Pancham Vaidik first staged Rajnaitik Hatya? in 2004, and has revived it recently. Although Sartre wrote it about Communist commitment post-World War II, it remains relevant in our own political existentialism, without codes of conduct or morality, where unscrupulous opportunists rummage for spoils. Not surprisingly, the line where Sartre says that involvement in politics means getting one’s hands dirty received spontaneous applause at this week’s show. He felt that we encounter many choices, and must create personal standards to act by, regardless of others’ “values”. But mindless conformism is robotic and immoral, neither human nor responsible.

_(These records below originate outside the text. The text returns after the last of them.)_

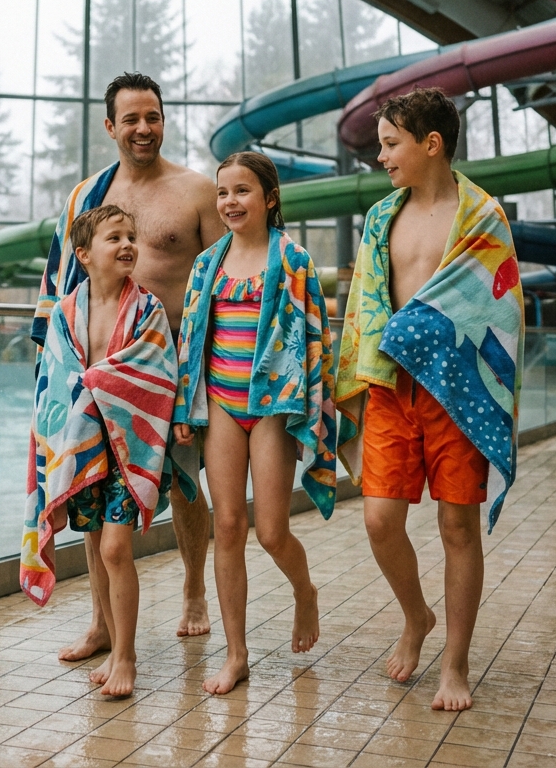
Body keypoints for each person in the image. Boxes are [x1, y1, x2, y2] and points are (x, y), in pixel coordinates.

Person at [335, 87, 523, 712]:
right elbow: (367, 299)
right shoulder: (382, 216)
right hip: (392, 386)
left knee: (456, 525)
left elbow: (497, 307)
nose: (382, 157)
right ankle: (417, 615)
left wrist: (430, 337)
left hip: (457, 391)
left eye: (391, 144)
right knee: (380, 519)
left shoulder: (481, 217)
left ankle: (456, 663)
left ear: (431, 144)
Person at [32, 72, 226, 658]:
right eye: (133, 119)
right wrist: (52, 367)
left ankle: (194, 588)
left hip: (177, 365)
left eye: (154, 117)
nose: (145, 129)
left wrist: (208, 371)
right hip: (97, 373)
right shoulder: (87, 197)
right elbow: (64, 279)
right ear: (111, 125)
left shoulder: (195, 192)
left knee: (188, 483)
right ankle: (100, 622)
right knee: (92, 488)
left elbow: (227, 277)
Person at [173, 151, 338, 695]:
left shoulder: (291, 261)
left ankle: (306, 592)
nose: (230, 202)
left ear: (269, 199)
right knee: (227, 527)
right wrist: (182, 408)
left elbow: (315, 339)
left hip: (271, 404)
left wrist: (318, 407)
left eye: (242, 191)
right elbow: (191, 342)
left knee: (270, 531)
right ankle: (236, 653)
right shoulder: (208, 264)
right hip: (221, 403)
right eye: (223, 192)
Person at [20, 205, 178, 697]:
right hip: (85, 446)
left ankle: (127, 656)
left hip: (129, 447)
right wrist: (86, 390)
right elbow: (54, 380)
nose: (128, 244)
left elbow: (157, 372)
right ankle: (109, 640)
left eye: (132, 236)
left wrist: (96, 379)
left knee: (115, 547)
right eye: (115, 238)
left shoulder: (147, 308)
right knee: (94, 545)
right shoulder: (67, 310)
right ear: (85, 255)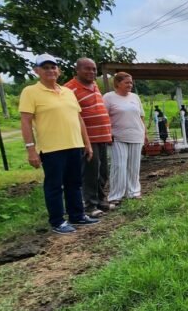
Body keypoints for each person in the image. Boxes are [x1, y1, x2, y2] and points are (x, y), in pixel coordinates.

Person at [19, 54, 100, 234]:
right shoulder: (30, 92)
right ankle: (57, 221)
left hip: (74, 145)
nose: (50, 71)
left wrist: (86, 143)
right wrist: (30, 149)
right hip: (51, 148)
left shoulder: (67, 92)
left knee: (75, 183)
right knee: (55, 185)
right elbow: (25, 121)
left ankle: (77, 215)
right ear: (36, 70)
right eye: (45, 67)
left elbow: (78, 118)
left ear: (59, 70)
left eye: (53, 67)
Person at [64, 58, 112, 216]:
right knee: (90, 172)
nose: (91, 72)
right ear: (77, 70)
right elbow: (72, 115)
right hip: (88, 138)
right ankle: (90, 205)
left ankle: (101, 200)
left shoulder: (95, 85)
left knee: (103, 171)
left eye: (94, 69)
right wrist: (84, 141)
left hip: (102, 135)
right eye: (87, 69)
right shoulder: (69, 89)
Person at [104, 72, 147, 204]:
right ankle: (115, 196)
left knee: (134, 166)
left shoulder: (135, 97)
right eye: (126, 82)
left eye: (131, 82)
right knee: (119, 166)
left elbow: (141, 116)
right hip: (117, 136)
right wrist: (107, 133)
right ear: (117, 83)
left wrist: (145, 133)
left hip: (136, 134)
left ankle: (133, 192)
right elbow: (104, 117)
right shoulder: (109, 97)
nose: (130, 85)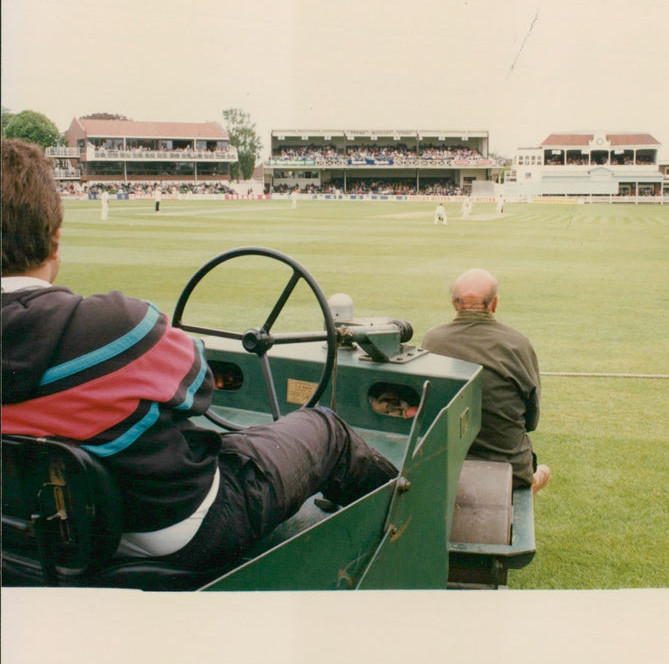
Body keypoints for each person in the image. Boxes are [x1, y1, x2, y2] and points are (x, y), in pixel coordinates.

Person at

Saonli Mitra’s direction grabs our attention in the intense second half, but needs tightening in the first, and more naturalistic sound effects. The performances of the central triangle (picture) keep us riveted: Babu Datta Ray as the practical senior Communist leader, Siddhartha Chakrabarti as the very confused revolutionary who volunteers to assassinate him, and Arpita Ghosh as his apparently flighty wife who injects action into a heavily dialogic drama.
Ghosh also translated the text faithfully, unlike Arna and Rudrarup Mukhopadhyay who, “inspired by Shaw”, virtually traduce Natadha’s Caesar o Cleopatra. They totally ignore Shaw’s depiction of Caesar as a pragmatic old warrior, a prototypical modern Shavian hero. Instead, they simplify Shaw’s socialist parody of romanticism into anti-imperialistic diatribe — which Shaw, beyond such easy oppositions, never intended. Shaw’s Caesar educates Cleopatra (a surrogate for what Shaw considered his philistine audiences) and grooms her to intellectual maturity, similar to Higgins with Eliza; like many of Shaw’s couples, they share a strong mental relationship.
But Arna’s young Caesar jumps about like a crazed wildebeest straitjacketed in a nightdress and changes later into an autocratic invader. Miska Halim does not seem to have received much directorial guidance from him on Cleopatra’s growth from impetuous teenager to intelligent woman.
However, he scores high in mounting this production, with quasi-Egyptian set and music, ornate costumes, lush choreography by Deb Kumar Paul and pronounced physicalized acting, all of which contribute to a dynamic mise-en-scène.